Major Actors. Part 4/5 in ‘Blockchain Powers Solar Industry’

Forbes has in June 2019 named the following five major actors in application of blockchain across the global solar industry.


WePower leaned upon the Estonia’s 100% digital energy grid. The firm partnered with an independent energy provider and offered consumers to buy into their program using WePower own utility tokens. At its platform, consumers can monitor energy prices and diversify their energy portfolio. Positive results in Estonia brought WePower to expansion into Australia.

Power Ledger

Australian Power Ledger helps develop the country’s renewable energy market whilst also offering cheaper prices locally. In the past decade, the number of personal solar power generation in Australian households exploded, and it is the core customer based to Power Ledger.

Power Ledger installed microgrids that connected clean energy producers and residential developments. Thus, on the blockchain based platform, that allows consumers and producers to monitor energy production, their sources and their prices, Power Ledger drives forward the sustainable development.

Power Ledger works in the UK, Thailand, and at home in Australia.

Acciona Energy & Iberdrola

Acciona Energy and Iberdrola are two Spain’s largest energy companies. They have both used the United Nations’ Sustainable Development Goals (SDG) as the framework for their clean energy program.

Acciona Energy became the first utility company to use blockchain technology to certify the origin of its energy to consumers whilst Iberdrola used a similar platform in its own pilot program. After good initial results, the latter has indicated that it intends to integrate the platform in future large scale projects whilst the former has continued to pioneer the use of blockchain within established energy markets.

The Brooklyn Microgrid

The Brooklyn Microgrid is a community-based approach to blockchain. It has transformed a traditional energy grid model into concept of a communal energy network. While the utility provider still maintains the electrical grid that delivers power, the actual energy is generated, stored, and traded locally by members of the community, for a more resilient and sustainable clean energy model.

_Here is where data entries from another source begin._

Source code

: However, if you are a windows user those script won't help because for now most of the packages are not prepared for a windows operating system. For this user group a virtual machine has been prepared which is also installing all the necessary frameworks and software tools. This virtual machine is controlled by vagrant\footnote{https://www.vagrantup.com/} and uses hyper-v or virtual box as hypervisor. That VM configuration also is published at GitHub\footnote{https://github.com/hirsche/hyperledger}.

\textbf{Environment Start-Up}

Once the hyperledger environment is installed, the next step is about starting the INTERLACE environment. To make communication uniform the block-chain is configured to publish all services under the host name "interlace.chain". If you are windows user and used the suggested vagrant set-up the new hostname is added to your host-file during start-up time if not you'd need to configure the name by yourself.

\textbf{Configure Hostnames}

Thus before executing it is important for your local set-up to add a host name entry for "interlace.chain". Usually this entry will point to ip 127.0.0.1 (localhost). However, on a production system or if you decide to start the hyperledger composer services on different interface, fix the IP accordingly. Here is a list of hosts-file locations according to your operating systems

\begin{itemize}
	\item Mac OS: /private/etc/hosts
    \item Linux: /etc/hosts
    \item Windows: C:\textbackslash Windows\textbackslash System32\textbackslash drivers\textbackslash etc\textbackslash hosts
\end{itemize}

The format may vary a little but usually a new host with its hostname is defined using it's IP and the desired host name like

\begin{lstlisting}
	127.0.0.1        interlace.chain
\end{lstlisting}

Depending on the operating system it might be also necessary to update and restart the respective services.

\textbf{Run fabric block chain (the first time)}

Rather than use an independent utility company, community members will be able to contribute electricity via their own solar panels or electric cars to the microgrid for other residents to buy and trade. Any excess energy will be stored amongst members of the grid and will give the opportunity for Brooklyn consumers to be a step closer to being self-sufficient energy wise.

The Sun Exchange

The Sun Exchange is a startup that focuses on investment-driven solar installations. It identifies sun-soaked areas in South Africa where solar panels could be at their most efficient, then sells the modules to private investors who can then lease them to local schools and businesses. This business model ensures that local communities are able to benefit from cheap, clean energy whilst investors help fund and develop several projects that will generate income for the twenty years that solar panels are viable. All transactions can be processed bitcoin simplifying international monetary transactions, and the Sun Exchange uses blockchain-based smart contracts to reduce the needs and cost of physical administration.

The Sun Exchange acts as a crowdfunding platform for small- to medium-scale solar projects in developing countries, allowing investors worldwide to help fund plants with national currency or bitcoin payments. It has already funded projects including an 18-kilowatt rooftop solar plant for a Cape Town-based nonprofit and a 60-kilowatt system for an elephant park in Knysna, on South Africa’s south coast.